Two decades after declaring victory in the war over biblical inerrancy, Southern Baptists are battling about booze.
Seeking to remain relevant in today’s culture, many Baptists have abandoned former taboos against social activities like dancing and going to movies. Now some are questioning the denomination’s historic position of abstaining from alcohol, prompting others to draw a line.
The Baptist State Convention of North Carolina recently passed a motion to “study a policy of the social use of alcohol” related to funding of church plants, employment of personnel and nomination of persons to committees and boards of trustees.
Rome doesn’t recognize Anglican Orders.
Anglicans don’t recognize the authority of the Pope
Baptists don’t recognize each other in the Liquor Store.
If you go fishing, and you want to take one Baptist friend, you’d better bring along a second Baptist. If he is your only guest, the first Baptist will drink all your beer.

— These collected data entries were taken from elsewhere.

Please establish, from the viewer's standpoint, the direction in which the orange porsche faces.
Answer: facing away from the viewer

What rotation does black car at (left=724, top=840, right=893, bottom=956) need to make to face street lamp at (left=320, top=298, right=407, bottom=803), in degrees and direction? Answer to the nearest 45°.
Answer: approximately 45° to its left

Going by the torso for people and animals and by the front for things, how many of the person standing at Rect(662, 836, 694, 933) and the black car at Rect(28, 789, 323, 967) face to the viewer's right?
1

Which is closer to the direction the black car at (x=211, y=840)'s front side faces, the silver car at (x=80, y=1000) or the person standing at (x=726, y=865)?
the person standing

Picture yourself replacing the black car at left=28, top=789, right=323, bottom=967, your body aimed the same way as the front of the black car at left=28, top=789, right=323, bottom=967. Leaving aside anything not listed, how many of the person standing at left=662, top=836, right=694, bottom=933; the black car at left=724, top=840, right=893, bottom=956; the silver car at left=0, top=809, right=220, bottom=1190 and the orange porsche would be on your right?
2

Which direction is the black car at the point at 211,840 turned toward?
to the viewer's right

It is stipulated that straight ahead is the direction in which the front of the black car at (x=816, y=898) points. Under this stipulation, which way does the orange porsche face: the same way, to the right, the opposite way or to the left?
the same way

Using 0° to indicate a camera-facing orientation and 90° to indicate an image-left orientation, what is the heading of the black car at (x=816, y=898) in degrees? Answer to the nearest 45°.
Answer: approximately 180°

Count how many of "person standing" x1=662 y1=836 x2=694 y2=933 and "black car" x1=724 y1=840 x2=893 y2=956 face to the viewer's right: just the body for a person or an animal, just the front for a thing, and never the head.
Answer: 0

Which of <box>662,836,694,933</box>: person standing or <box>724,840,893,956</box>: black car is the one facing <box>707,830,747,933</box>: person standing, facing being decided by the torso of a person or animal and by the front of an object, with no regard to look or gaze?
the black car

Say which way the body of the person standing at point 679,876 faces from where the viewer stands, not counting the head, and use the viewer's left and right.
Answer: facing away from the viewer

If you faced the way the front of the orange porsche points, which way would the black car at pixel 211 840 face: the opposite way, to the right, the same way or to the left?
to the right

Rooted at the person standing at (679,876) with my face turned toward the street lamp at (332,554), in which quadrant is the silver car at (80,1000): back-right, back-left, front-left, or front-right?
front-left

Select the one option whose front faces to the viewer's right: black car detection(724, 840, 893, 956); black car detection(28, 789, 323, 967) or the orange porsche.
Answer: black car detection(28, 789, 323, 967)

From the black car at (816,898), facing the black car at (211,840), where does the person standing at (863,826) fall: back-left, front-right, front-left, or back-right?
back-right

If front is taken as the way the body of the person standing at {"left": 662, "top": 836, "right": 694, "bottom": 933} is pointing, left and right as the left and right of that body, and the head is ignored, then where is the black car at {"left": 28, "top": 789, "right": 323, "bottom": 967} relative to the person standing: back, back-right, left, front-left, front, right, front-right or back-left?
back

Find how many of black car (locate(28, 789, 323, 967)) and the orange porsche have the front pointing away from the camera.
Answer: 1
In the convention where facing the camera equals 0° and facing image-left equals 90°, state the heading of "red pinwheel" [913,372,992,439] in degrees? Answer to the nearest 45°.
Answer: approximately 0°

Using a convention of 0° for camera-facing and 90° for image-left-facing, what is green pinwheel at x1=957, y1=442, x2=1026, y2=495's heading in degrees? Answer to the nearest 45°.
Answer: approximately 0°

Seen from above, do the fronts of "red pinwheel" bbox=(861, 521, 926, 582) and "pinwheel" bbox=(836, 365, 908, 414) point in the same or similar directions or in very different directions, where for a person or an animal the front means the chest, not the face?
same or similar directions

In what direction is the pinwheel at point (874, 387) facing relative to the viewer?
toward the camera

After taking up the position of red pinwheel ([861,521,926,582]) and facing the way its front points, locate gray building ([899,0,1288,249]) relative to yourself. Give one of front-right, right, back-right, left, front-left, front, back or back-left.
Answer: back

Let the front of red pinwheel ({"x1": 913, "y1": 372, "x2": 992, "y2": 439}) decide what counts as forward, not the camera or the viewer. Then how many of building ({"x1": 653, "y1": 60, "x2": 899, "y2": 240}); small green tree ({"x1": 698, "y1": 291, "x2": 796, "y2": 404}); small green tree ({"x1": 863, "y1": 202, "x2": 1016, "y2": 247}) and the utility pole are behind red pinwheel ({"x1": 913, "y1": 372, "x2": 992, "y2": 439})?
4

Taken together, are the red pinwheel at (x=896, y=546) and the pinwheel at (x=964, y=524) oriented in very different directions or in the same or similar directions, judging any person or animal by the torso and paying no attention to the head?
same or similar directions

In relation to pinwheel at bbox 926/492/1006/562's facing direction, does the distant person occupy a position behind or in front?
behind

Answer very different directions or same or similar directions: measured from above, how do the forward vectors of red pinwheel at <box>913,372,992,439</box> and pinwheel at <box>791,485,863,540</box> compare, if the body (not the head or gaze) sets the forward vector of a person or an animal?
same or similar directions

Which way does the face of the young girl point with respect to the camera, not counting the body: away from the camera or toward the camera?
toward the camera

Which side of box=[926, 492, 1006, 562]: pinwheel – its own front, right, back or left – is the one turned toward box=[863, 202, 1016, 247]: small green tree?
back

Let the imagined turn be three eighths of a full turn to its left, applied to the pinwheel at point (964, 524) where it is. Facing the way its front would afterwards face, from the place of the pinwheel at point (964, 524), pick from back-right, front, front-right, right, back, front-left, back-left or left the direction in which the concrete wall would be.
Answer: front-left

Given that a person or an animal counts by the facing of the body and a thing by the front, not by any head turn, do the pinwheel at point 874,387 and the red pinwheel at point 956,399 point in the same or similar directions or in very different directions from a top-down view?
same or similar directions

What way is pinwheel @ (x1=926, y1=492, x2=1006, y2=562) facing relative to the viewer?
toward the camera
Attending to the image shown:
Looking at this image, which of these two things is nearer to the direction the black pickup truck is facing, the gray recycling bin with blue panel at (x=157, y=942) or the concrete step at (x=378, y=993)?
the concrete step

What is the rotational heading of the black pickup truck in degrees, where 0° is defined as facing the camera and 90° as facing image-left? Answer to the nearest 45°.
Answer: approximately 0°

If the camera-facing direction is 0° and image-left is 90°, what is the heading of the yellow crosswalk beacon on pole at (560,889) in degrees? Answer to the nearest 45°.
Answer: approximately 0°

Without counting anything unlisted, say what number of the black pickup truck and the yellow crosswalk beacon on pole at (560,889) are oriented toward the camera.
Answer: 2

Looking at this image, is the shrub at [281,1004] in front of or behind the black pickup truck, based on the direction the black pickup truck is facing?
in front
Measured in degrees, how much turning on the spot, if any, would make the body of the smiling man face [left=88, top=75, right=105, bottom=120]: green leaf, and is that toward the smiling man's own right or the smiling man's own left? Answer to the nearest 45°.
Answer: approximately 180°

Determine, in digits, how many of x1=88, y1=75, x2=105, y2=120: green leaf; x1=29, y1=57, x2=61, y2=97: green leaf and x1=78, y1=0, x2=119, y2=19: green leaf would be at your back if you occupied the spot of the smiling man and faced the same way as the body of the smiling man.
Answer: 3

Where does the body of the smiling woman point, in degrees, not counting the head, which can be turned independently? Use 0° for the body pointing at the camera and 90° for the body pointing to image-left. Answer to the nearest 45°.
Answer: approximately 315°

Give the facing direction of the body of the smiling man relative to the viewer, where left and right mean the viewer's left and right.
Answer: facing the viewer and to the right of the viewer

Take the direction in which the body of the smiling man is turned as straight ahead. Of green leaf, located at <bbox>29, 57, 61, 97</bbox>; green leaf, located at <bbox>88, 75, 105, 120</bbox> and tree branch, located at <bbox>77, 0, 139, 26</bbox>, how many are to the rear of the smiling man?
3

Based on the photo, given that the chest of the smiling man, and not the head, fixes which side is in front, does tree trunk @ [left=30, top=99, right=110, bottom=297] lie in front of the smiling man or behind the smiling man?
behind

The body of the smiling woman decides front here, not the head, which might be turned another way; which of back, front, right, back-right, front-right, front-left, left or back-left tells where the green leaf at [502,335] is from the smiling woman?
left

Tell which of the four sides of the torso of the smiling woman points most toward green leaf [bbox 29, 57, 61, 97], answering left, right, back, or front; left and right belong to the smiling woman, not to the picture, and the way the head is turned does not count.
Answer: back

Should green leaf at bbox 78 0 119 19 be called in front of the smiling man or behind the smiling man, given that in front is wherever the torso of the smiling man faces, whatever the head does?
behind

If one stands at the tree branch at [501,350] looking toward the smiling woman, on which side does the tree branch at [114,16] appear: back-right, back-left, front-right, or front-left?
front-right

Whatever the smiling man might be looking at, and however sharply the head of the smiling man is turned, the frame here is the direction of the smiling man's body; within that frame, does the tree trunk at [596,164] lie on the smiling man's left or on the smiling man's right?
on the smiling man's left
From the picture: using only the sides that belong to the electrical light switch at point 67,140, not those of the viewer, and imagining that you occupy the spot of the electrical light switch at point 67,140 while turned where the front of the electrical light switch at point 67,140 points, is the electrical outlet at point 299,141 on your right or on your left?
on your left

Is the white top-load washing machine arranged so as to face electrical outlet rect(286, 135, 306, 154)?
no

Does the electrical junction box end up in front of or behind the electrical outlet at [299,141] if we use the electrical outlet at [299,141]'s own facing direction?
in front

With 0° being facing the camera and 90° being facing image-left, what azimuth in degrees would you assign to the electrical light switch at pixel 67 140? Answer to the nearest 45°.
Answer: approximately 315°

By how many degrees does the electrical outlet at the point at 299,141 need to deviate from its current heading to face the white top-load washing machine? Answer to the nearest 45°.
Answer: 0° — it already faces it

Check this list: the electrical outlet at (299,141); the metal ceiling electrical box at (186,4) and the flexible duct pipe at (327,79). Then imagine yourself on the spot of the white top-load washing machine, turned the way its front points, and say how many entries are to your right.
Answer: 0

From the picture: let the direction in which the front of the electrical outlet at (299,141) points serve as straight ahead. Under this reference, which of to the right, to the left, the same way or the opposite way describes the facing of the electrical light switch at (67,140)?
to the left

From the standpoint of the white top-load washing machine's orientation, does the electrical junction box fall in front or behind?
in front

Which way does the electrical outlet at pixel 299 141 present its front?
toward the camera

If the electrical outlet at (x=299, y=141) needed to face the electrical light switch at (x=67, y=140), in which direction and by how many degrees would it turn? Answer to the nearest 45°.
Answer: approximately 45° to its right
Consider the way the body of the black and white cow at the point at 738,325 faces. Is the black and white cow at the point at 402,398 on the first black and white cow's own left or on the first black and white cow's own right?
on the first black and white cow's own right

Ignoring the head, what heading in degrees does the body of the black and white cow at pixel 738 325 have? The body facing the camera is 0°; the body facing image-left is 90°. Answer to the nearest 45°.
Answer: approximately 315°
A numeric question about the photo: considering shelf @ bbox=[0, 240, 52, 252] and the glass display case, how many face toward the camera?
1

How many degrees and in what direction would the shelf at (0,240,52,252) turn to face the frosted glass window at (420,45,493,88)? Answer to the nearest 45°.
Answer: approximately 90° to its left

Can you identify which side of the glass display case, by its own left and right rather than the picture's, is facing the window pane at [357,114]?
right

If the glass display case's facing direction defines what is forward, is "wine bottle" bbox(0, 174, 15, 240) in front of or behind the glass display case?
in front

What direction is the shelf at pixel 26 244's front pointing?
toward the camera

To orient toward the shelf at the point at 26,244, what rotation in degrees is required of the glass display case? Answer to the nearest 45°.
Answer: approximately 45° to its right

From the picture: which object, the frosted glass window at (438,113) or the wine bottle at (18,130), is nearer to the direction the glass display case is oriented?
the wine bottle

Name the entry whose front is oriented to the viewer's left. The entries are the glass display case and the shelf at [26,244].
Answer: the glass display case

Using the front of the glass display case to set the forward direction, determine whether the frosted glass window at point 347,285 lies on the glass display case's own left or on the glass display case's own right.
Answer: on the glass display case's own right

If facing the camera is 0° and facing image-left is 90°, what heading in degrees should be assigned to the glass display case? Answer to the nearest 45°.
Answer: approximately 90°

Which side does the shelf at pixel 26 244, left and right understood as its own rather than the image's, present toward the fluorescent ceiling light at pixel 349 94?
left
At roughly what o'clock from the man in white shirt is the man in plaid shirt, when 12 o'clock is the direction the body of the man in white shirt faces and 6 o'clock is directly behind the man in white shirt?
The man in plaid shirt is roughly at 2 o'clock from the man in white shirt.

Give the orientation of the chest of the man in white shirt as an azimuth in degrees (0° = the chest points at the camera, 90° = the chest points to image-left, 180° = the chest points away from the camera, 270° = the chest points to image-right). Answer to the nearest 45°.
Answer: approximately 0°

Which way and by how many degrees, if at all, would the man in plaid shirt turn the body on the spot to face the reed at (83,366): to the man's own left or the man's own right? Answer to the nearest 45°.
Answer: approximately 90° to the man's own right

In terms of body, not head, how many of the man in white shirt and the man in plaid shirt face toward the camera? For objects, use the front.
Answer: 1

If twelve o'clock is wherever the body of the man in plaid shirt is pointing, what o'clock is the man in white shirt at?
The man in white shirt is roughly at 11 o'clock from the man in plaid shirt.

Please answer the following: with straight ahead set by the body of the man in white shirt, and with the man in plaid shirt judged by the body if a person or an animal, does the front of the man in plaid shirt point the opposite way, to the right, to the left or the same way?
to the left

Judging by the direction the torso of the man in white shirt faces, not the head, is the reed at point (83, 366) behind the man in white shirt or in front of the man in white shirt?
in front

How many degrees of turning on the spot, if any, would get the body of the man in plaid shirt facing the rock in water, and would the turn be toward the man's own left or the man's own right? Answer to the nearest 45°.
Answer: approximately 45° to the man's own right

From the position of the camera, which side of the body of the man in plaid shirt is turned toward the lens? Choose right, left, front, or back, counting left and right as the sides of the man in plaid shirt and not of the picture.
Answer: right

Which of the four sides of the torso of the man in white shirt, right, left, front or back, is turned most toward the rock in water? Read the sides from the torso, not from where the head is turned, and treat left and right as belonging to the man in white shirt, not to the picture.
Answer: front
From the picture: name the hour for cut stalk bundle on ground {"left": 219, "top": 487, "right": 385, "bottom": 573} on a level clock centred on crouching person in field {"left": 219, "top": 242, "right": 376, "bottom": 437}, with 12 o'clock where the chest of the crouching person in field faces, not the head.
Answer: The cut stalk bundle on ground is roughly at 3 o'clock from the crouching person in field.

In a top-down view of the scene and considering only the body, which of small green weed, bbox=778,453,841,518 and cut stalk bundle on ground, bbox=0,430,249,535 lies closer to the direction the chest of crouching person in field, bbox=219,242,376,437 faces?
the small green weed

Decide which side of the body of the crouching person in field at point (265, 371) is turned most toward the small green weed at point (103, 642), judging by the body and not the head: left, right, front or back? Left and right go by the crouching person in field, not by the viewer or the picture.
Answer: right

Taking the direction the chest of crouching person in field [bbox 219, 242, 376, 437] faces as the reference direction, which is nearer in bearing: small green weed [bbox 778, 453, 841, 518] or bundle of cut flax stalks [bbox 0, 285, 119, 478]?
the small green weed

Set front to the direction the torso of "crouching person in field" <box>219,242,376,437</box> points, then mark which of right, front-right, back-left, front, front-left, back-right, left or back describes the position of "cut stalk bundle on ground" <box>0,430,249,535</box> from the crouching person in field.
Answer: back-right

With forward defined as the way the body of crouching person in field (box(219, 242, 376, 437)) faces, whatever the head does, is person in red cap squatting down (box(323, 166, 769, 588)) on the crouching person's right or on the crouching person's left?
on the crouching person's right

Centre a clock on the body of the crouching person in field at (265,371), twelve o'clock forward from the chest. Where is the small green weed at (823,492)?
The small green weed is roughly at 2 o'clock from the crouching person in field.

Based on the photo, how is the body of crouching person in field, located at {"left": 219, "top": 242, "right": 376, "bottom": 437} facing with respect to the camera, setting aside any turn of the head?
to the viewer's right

This reminds me of a conversation that I had in 2003 with a Nazarene colleague. The Nazarenes were going to have their national convention within a month or so of GC2003. We discussed the leading issues of our upcoming conventions. Ours, of course, involved ratification of the election of the bishop-elect of New Hampshire. The “big” issue for the Nazarenes that year was whether a Nazarene could patronize a restaurant that had a bar, even though neither the Nazarene, nor any person in his/her party, had any intention of ordering any adult beverages–such as you might find in going to an Applebee’s, TGIFriday’s, etc. (I don’t remember how that one came out)
I told him that at GC2000, the Denver Post had an interview with waitstaff from various public houses in the area of the convention center. One waitress told the paper that we were the hardest-drinking religious convention she had ever seen.
Different denominations in very different places, on at least a couple of issues.
Where there are four Episcopalians (or Anglicans!!) there is always a “fifth”
And To Quote St. Paul: Drink no more water, but take a little wine for your stomach’s sake.
We have an interesting selection of denominations and positions so far. The Church of the Nazarene is modest in size and dedicated to a strong interpretation of Wesleyan holiness. They really are shooting for being perfected in love in this life and that means they stay away from temptation without subtlety or ambiguity.
Episcopalians and Anglicans tend, in varying degrees, to also see personal evil as a result of habits and tendencies, but they take what I think is a more accurate biblical view: Evil personal behavior really is individual and internal. The substances we put in our bodies don’t matter so much in terms of good and bad until they react with the person they enter.
The Southern Baptist Church is huge. In America, it is the Protestant equivalent of the Roman Catholic Church. Contrary to its heritage, it has elevated doctrinal uniformity to a central position. Baptist individualism has been submerged after the fashion of fish, with an even surface and a good deal of wiggle underneath the water. So, Peter Lumpkins can preach all he wants to and distort scripture and history to the extent he finds necessary, but Baptists will still drink.